If an entry holds a picture, skip the picture but copy everything else exactly.

|---|

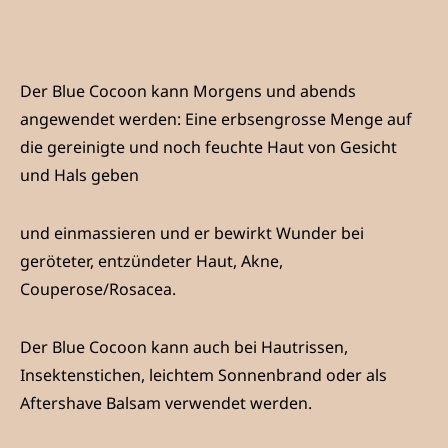
Der Blue Cocoon kann Morgens und abends
angewendet werden: Eine erbsengrosse Menge auf
die gereinigte und noch feuchte Haut von Gesicht
und Hals geben
und einmassieren und er bewirkt Wunder bei
geröteter, entzündeter Haut, Akne,
Couperose/Rosacea.
Der Blue Cocoon kann auch bei Hautrissen,
Insektenstichen, leichtem Sonnenbrand oder als
Aftershave Balsam verwendet werden.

|---|

→ **RESPONSE BOX**:
Der Blue Cocoon kann Morgens und abends
angewendet werden: Eine erbsengrosse Menge auf
die gereinigte und noch feuchte Haut von Gesicht
und Hals geben
und einmassieren und er bewirkt Wunder bei
geröteter, entzündeter Haut, Akne,
Couperose/Rosacea.
Der Blue Cocoon kann auch bei Hautrissen,
Insektenstichen, leichtem Sonnenbrand oder als
Aftershave Balsam verwendet werden.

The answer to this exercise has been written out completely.